Morris performs his “analysis” by taking first the type-free \(\lambda \)-calculus, and imposing then the constraints of the “simple” functional types, formulated as a type-assignment system. More specifically, Morris says that “the type system is inspired by Curry’s theory of functionality”, quoting [8], while there is no reference to [7], which apparently would have been a more precise reference. The reason could be that Church formulates his theory directly with typed terms, instead of seeing types as predicates on type-free terms. Were this the reason, Morris’ thesis would be the first reference to the now common distinction between typing “à la Curry” and “à la Church”.

Are these the types of mathematical logic? They share the same aims, but the connection is implicit, even unacknowledged. The fact that Church’s [7] is not cited by Morris could certainly be explained as we argued above, but it is nonetheless revealing of the lack of awareness for the mathematical logic development of the concept. The first explicit connection we know of, in a non technical, yet explicit, way is [19], but the lack of acknowledgement is going to persist—neither Morris’ [30] or Reynolds’ [34] cites any work using types in logic. Certainly the Zeitgeist was ripe for the convergence of the two concepts, and there was a formidable middleman—\(\lambda \)-calculus. Used first by Landin as a tool for the analysis of Algol (and then by Scott, Strachey, Morris, Reynolds, and all the rest), at the dawn of the seventies \(\lambda \)-calculus was the lingua franca of conscious programming language theorists, both in the type-free and the typed version. Programming languages and proof-theory were talking the same language, but the conflation was always anonymous. In Reynolds’s [34] a second order (“polymorphic”) typed lambda-calculus is independently introduced and studied, almost at the same time in which Girard [13] uses it as a tool to prove cut-elimination for second order logic; Milner [28] presents a type-reconstruction algorithm for simple types, independently from Hindley [16] (which will be cited in the final version). The Curry-Howard isomorphism [22] (the original manuscript dates 1969 and was widely circulated, at least in the proof-theory and lambda-calculus communities) will be the catalyst for the actual recognitionFootnote 17, which comes only in Martin-Löf’s [24], written and circulated in 1979, which presents a complete, explicit correspondence between proof-theory and functional languages. The paper will have significant impact on following research (and not only the one on programming languages).

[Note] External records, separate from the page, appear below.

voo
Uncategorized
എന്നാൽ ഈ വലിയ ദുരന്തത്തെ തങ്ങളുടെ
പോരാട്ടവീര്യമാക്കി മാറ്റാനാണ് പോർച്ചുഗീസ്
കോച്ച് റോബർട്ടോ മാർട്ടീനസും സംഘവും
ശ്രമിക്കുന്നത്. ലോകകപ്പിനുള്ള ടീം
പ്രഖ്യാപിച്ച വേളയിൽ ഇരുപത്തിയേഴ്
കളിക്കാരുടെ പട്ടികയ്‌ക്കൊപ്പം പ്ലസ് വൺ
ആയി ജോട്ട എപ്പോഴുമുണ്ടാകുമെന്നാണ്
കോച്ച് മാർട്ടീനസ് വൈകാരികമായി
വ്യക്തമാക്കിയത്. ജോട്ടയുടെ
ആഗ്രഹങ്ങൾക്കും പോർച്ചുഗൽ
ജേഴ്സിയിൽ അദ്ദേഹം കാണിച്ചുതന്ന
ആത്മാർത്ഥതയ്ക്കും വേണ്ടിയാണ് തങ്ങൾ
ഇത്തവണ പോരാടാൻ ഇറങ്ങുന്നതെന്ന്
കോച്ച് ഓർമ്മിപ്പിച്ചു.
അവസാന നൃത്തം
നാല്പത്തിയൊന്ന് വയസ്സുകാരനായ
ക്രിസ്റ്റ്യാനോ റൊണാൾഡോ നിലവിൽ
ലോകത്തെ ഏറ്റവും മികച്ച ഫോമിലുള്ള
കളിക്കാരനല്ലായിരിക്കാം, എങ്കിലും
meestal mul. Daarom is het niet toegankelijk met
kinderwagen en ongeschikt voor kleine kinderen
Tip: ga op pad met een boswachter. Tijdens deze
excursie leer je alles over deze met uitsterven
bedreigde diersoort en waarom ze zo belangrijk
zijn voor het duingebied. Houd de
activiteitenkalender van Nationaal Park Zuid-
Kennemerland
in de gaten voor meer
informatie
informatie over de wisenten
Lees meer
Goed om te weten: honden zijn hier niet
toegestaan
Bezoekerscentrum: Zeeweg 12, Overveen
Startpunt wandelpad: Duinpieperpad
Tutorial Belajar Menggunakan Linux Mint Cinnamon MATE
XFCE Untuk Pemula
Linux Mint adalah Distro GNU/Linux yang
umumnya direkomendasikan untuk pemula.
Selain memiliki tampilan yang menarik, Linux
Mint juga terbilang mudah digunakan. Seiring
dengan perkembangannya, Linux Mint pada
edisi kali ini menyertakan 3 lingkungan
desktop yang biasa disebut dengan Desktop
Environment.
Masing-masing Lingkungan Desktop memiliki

This slow mutual recognition of the two fields tells a lot on their essential differences. For most of the “types-as-a-foundation-of-mathematics” authors, types where never supposed to be actually used by the working mathematician (with the debatable exception of Russell himself). It was sufficient that in principle most of the mathematics could be done in typed languages, so that paradoxes could be avoided.

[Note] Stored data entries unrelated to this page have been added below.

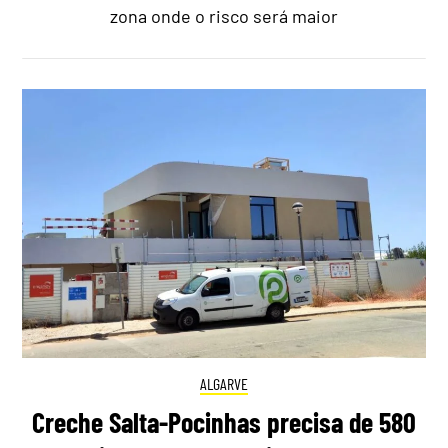
zona onde o risco será maior
ALGARVE
Creche Salta-Pocinhas precisa de 580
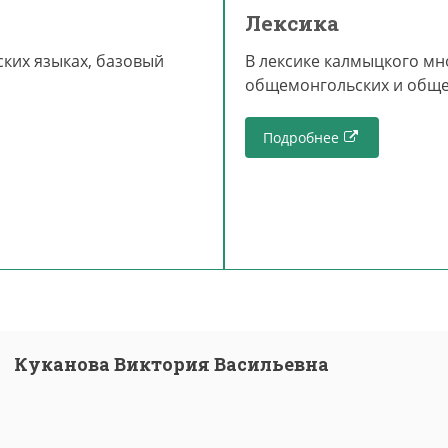
Лексика
ских языках, базовый
В лексике калмыцкого м
общемонгольских и обще
Подробнее
Куканова Виктория Васильевна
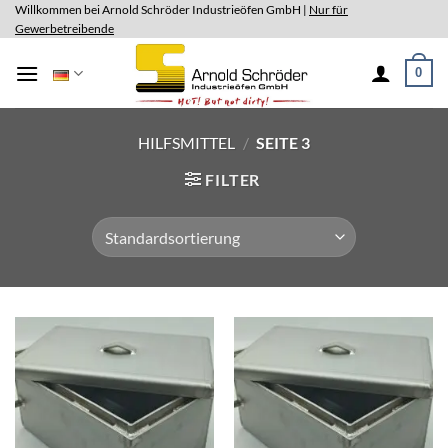
Skip
Willkommen bei Arnold Schröder Industrieöfen GmbH |
Nur für
Gewerbetreibende
to
content
0
HILFSMITTEL
/
SEITE 3
FILTER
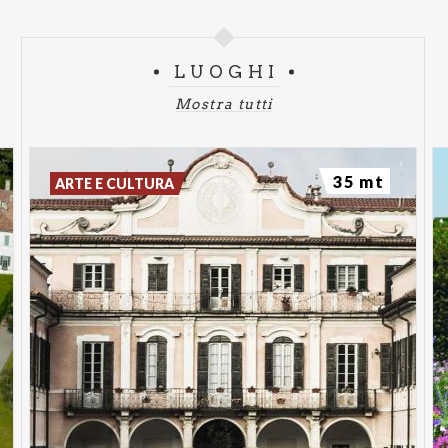
LUOGHI
Mostra tutti
35 mt
ARTE E CULTURA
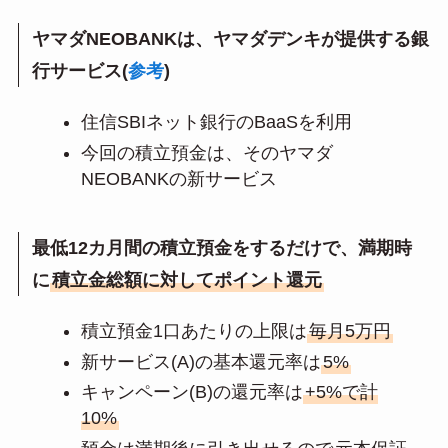
ヤマダNEOBANKは、ヤマダデンキが提供する銀
行サービス(
参考
)
住信SBIネット銀行のBaaSを利用
今回の積立預金は、そのヤマダ
NEOBANKの新サービス
最低12カ月間の積立預金をするだけで、満期時
に
積立金総額に対してポイント還元
積立預金1口あたりの上限は
毎月5万円
新サービス(A)の基本還元率は
5%
キャンペーン(B)の還元率は
+5%で計
10%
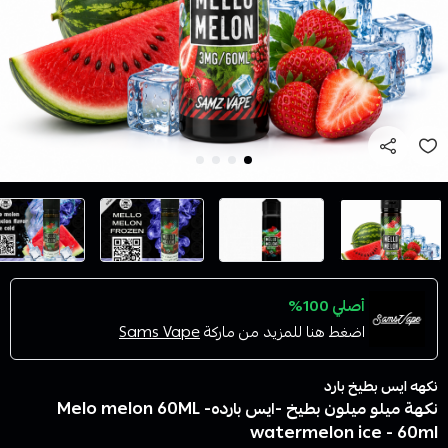
أصلي 100%
اضغط هنا للمزيد من ماركة
Sams Vape
نكهه ايس بطيخ بارد
نكهة ميلو ميلون بطيخ -ايس بارده- 60ML‏ Melo melon
watermelon ice - 60ml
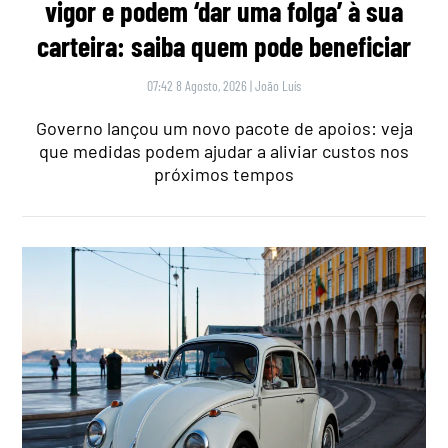
vigor e podem ‘dar uma folga’ à sua
carteira: saiba quem pode beneficiar
07:42 8 Agosto, 2026
|
João Luís
Governo lançou um novo pacote de apoios: veja
que medidas podem ajudar a aliviar custos nos
próximos tempos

Types in programming languages, on the contrary, while being restrictive in the same sense, are used everyday by the working computer programmer. And hence, from the very beginning in Algol, computer science had to face the problem to make types more “expressive”, and “flexible”Footnote 18. If in proof-theory “typed” means first of all “normalizing”, in computer science there are — since the beginning — well-typed programs which diverge. While mathematical logic types are perceived as constraints (they “forbid” something, as in Russell’s quote above), types in programming languages are experienced as an enabling feature, allowing simpler writing of programs, and, especially, better verification of their correctnessFootnote 19.

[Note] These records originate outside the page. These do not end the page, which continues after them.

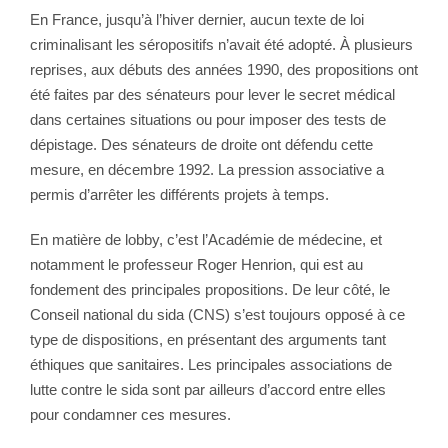
En France, jusqu’à l’hiver dernier, aucun texte de loi
criminalisant les séropositifs n’avait été adopté. À plusieurs
reprises, aux débuts des années 1990, des propositions ont
été faites par des sénateurs pour lever le secret médical
dans certaines situations ou pour imposer des tests de
dépistage. Des sénateurs de droite ont défendu cette
mesure, en décembre 1992. La pression associative a
permis d’arrêter les différents projets à temps.
En matière de lobby, c’est l’Académie de médecine, et
notamment le professeur Roger Henrion, qui est au
fondement des principales propositions. De leur côté, le
Conseil national du sida (CNS) s’est toujours opposé à ce
type de dispositions, en présentant des arguments tant
éthiques que sanitaires. Les principales associations de
lutte contre le sida sont par ailleurs d’accord entre elles
pour condamner ces mesures.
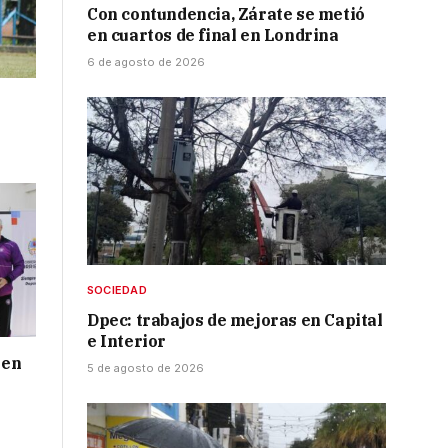
Con contundencia, Zárate se metió
en cuartos de final en Londrina
6 de agosto de 2026
SOCIEDAD
Dpec: trabajos de mejoras en Capital
e Interior
 en
5 de agosto de 2026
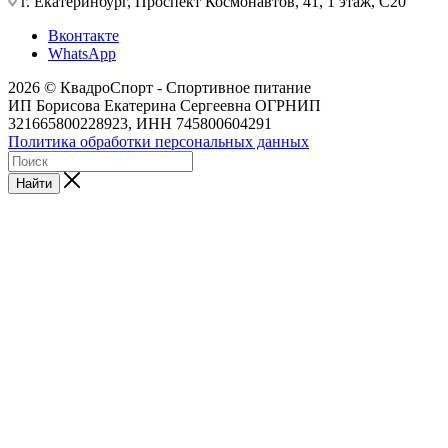
г. Екатеринбург, Проспект Космонавтов, 41, 1 этаж, С20
Вконтакте
WhatsApp
2026 © КвадроСпорт - Спортивное питание
ИП Борисова Екатерина Сергеевна ОГРНИП
321665800228923, ИНН 745800604291
Политика обработки персональных данных
Найти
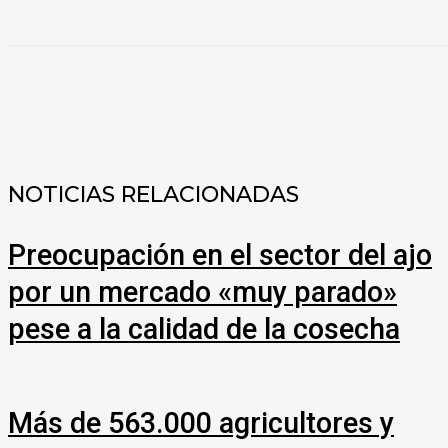
COMPARTIR
NOTICIAS RELACIONADAS
Preocupación en el sector del ajo
por un mercado «muy parado»
pese a la calidad de la cosecha
Más de 563.000 agricultores y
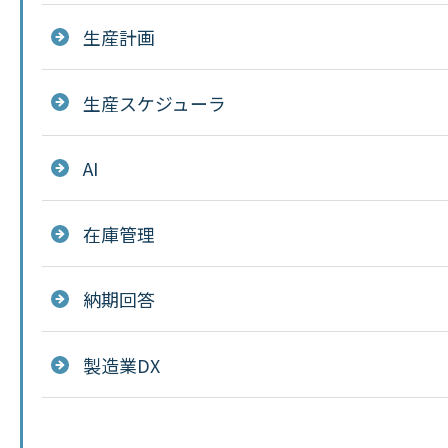
生産計画
生産スケジューラ
AI
在庫管理
納期回答
製造業DX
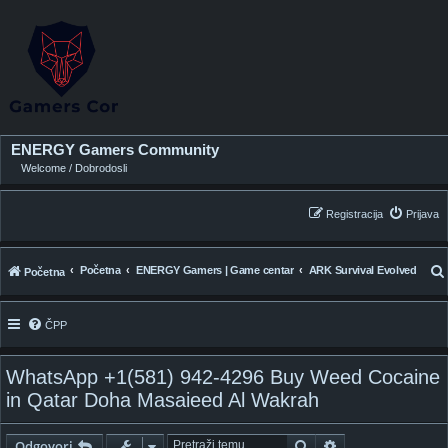
ENERGY Gamers Community
Welcome / Dobrodosli
Registracija
Prijava
Početna
ENERGY Gamers | Game centar
ARK Survival Evolved
Početna
ČPP
WhatsApp +1(581) 942-4296 Buy Weed Cocaine
i
in Qatar Doha Masaieed Al Wakrah
Pretražnik
Napredno pretraž
Odgovori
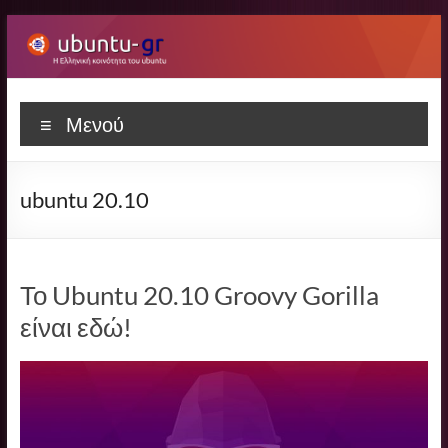
Μετάβαση
στο
περιεχόμενο
Ubuntu-
Η
Μενού
ελληνική
gr
κοινότητα
του
ubuntu 20.10
Ubuntu
Το Ubuntu 20.10 Groovy Gorilla
είναι εδώ!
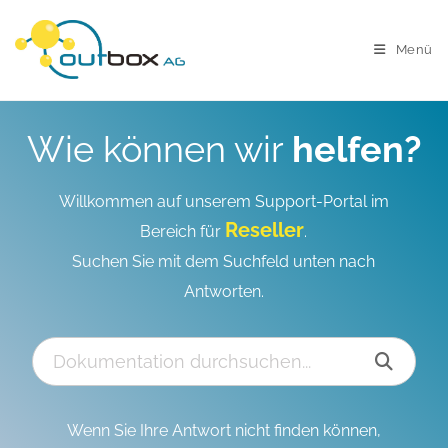
Menü
Wie können wir
helfen?
Willkommen auf unserem Support-Portal im
Reseller
Bereich für
.
Suchen Sie mit dem Suchfeld unten nach
Antworten.
Wenn Sie Ihre Antwort nicht finden können,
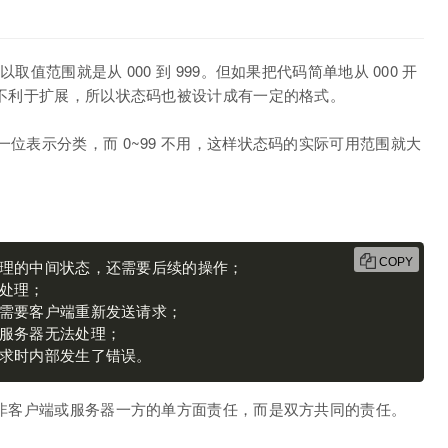
取值范围就是从 000 到 999。但如果把代码简单地从 000 开
活、不利于扩展，所以状态码也被设计成有一定的格式。
一位表示分类，而 0~99 不用，这样状态码的实际可用范围就大
COPY
请求时内部发生了错误。
码并非客户端或服务器一方的单方面责任，而是双方共同的责任。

The crucial point, here and in most computer science applications of mathematical logic concepts and techniques, is that computer science never used ideological glasses (types per se; constructive mathematics per se; linear logic per se; etc.), but exploited what it found useful for the design of more elegant, economical, usable artefacts. This eclecticism (or even anarchism, in the sense of epistemological theory) is one of the distinctive traits of the discipline, and one of the reasons of its success.

But this is the subject of an entirely different paper.